Let's take a look at the most important properties of Fructose from this amazing study and literature survey presented in this study:
I will summarize the most important findings from this paper, trying to simplify the language to make it easier to understand.
Fructose is a simple sugar found in honey, fruit, table sugar (sucrose), and high-fructose corn syrup (HFCS).
Fructose intake has quadrupled since the early 1900s, primarily in the past 30 years in part because of the introduction of high fructose corn syrup.
Fructose can induce most features of the metabolic syndrome, including insulin resistance, elevated triglycerides, abdominal obesity, elevated blood pressure, inflammation, oxidative stress, endothelial dysfunction, microvascular disease, hyperuricemia, glomerular hypertension and renal injury, and fatty liver.
These effects are not seen in animals pair-fed glucose or starch, which suggests that the mechanism is not mediated by excessive caloric intake.
The consumption of large amounts of dietary fructose also can rapidly induce insulin resistance, postprandial hypertriglyceridemia, and blood pressure in humans more than starch (or glucose). Moreover, it is a potential risk factor for fatty liver disease (7).
Fructose causes metabolic syndrome because of its unique metabolism that results in intracellular ATP depletion, uric acid generation, endothelial dysfunction, oxidative stress, and lipogenesis.
Fructose uniquely up-regulates its own transporter (Glut5) and metabolism (fructokinase), and, thereby, the more fructose one eats, the more sensitive one becomes to its effects. This is a potential explanation for the fact that obese persons appear to be more sensitive to the lipogenic effects of acute fructose ingestion than are non-obese persons.
Fructose consumption is associated with weight gain, but, as Livesey and Taylor discuss, that association has not been consistently shown in short-term clinical trials. Nevertheless, fructose does not appear to trigger the endocrine signals involved in the long-term control of energy balance to the same extent as does glucose.
Ingestion of glucose stimulates insulin secretion, which also results in the release of leptin by adipocytes and the inhibition of ghrelin secretion from the gastrointestinal tract, and these alterations stimulate centers in the brain that regulate satiety and energy homeostasis.
However, fructose does not acutely stimulate insulin, which would lead to attenuated leptin and ghrelin responses. In one study, subjects fed fructose reported a greater appetite the following day than did glucose-fed controls.

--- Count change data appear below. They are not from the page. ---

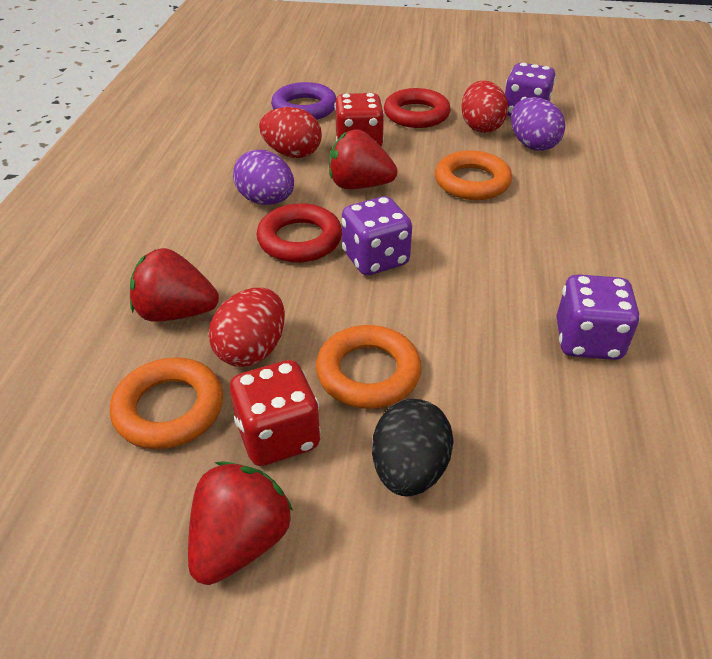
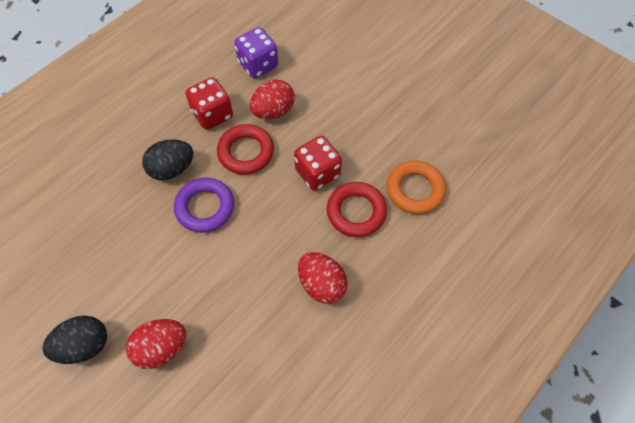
black egg: 1 -> 2
orange ring: 3 -> 1
purple dice: 3 -> 1
purple egg: 2 -> 0
red strawberry: 3 -> 0

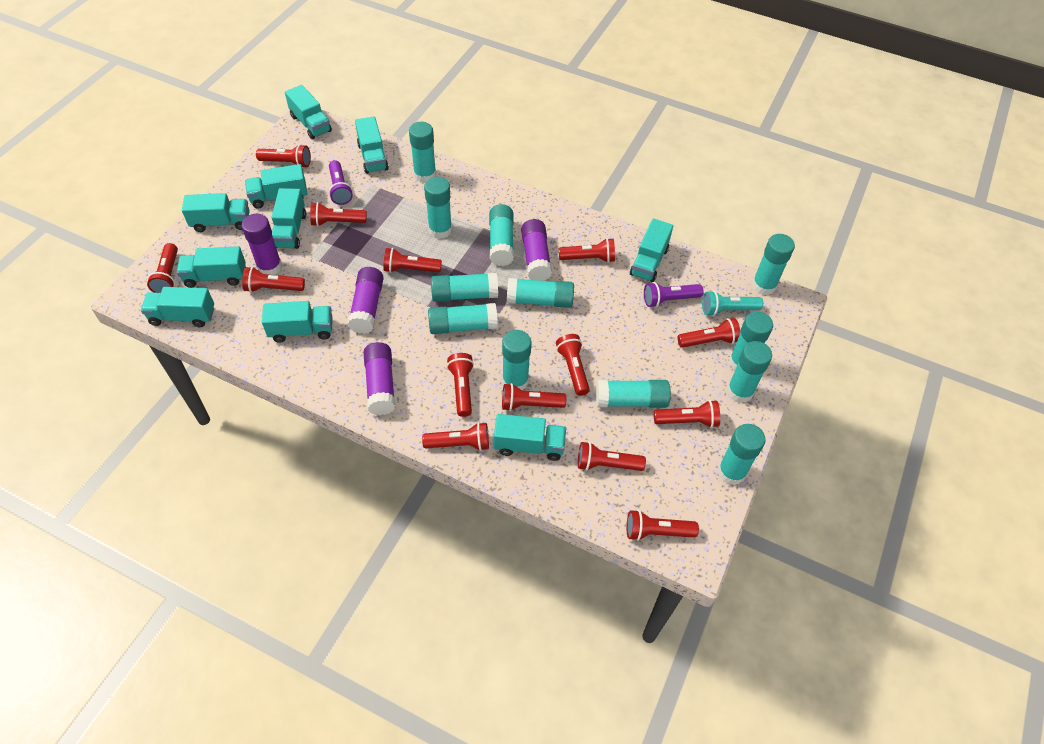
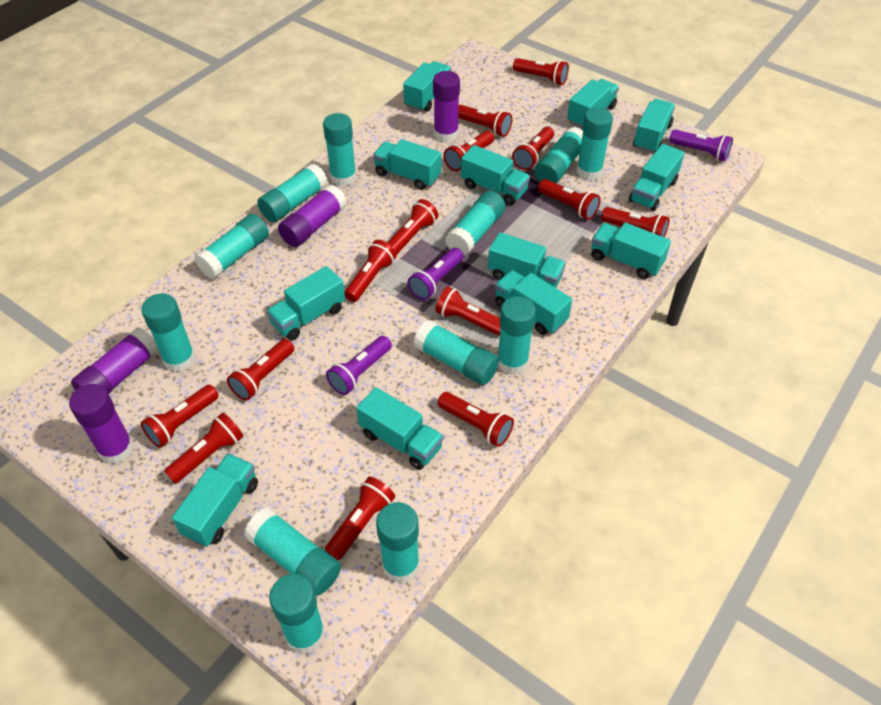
purple flashlight: 2 -> 3
turquoise flashlight: 1 -> 0
turquoise truck: 10 -> 12

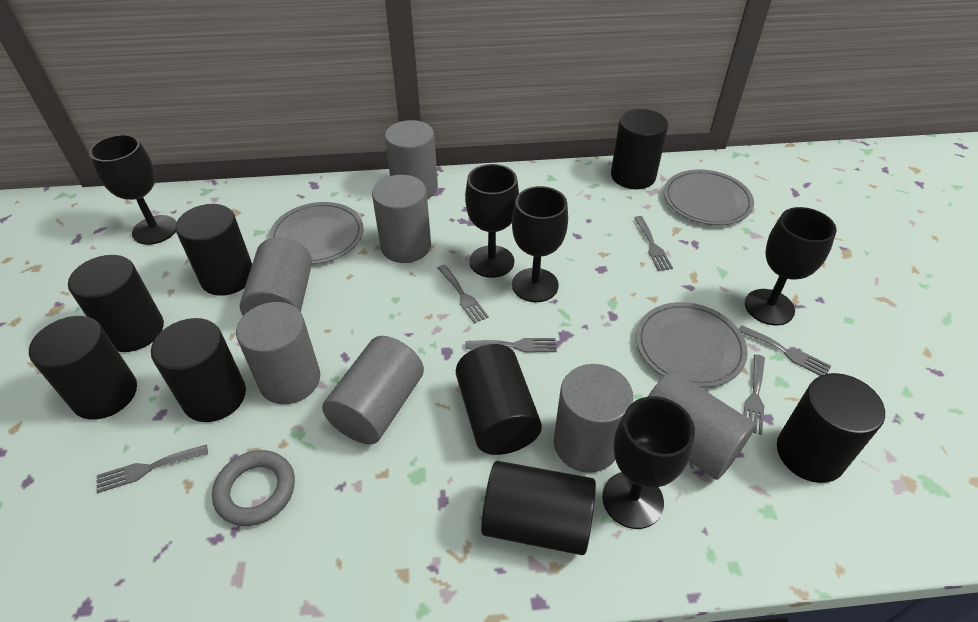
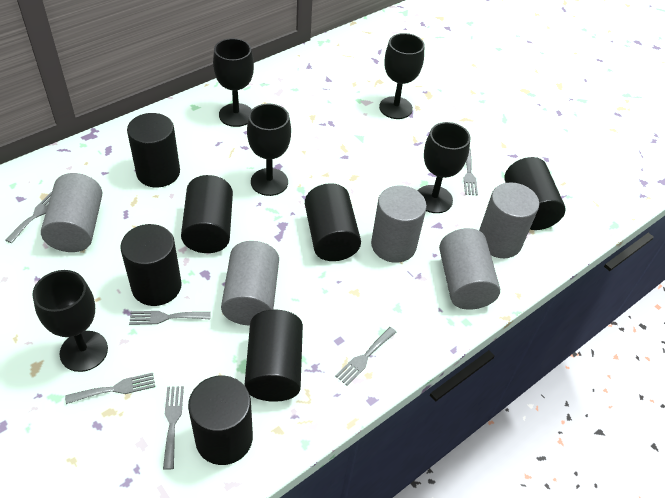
black cylinder: 8 -> 7
grey cylinder: 7 -> 5
grey plate: 3 -> 0
grey ring: 1 -> 0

Chronic administration of fructose also may result in leptin resistance. Once leptin resistance is developed, and one switches to high-fat high-energy diet, a greater energy intake and weight gain than starch-fed diet is expected.
Fructose does not acutely raise blood glucose. As such, fructose has a lower glycemic index than do starch-based foods, and it has been used as an energy source in diabetes patients because it may aid glycemic control.
In a small number of studies, HbA1c was lowered in subjects receiving fructose.
Whereas low doses of fructose may improve glucose control in diabetes patients, the effects of fructose in inducing features of metabolic syndrome, stimulating the production of advanced glycation end products, and causing cataracts in diabetic patients make fructose a poor choice for a diabetes patient.
The study proposes that it is the fructose content of sweeteners (sucrose and HFCS, which have a relatively high glycemic index due to the presence of glucose) that is largely responsible for correlation of the glycemic index with cardiovascular disease in persons without diabetes and that a better index for cardiovascular risk may be a fructose index based on the percentage and amount of fructose in various foods.
One of the central issues raised in the article by Livesey and Taylor is whether high doses of fructose (>50 g/d) are safe. They concluded that fructose intake up to 90 g/d may actually be beneficial because of its effects of lowering HbA1c concentrations, despite the potential countering effects of increases in plasma triglycerides. However, it is probably misleading to conclude that this amount of fructose consumption is safe by examining only the effects of fructose on plasma triglycerides, weight, and HbA1c.
There is increasing evidence that high fructose intake can also raise blood pressure, decrease insulin sensitivity, lower glucose tolerance, increase apolipoprotein-B concentrations, and cause microvascular disease, glomerular hypertension, renal injury, fatty liver, systemic inflammation, endothelial dysfunction, oxidative stress, and activation of the renin angiotensin system.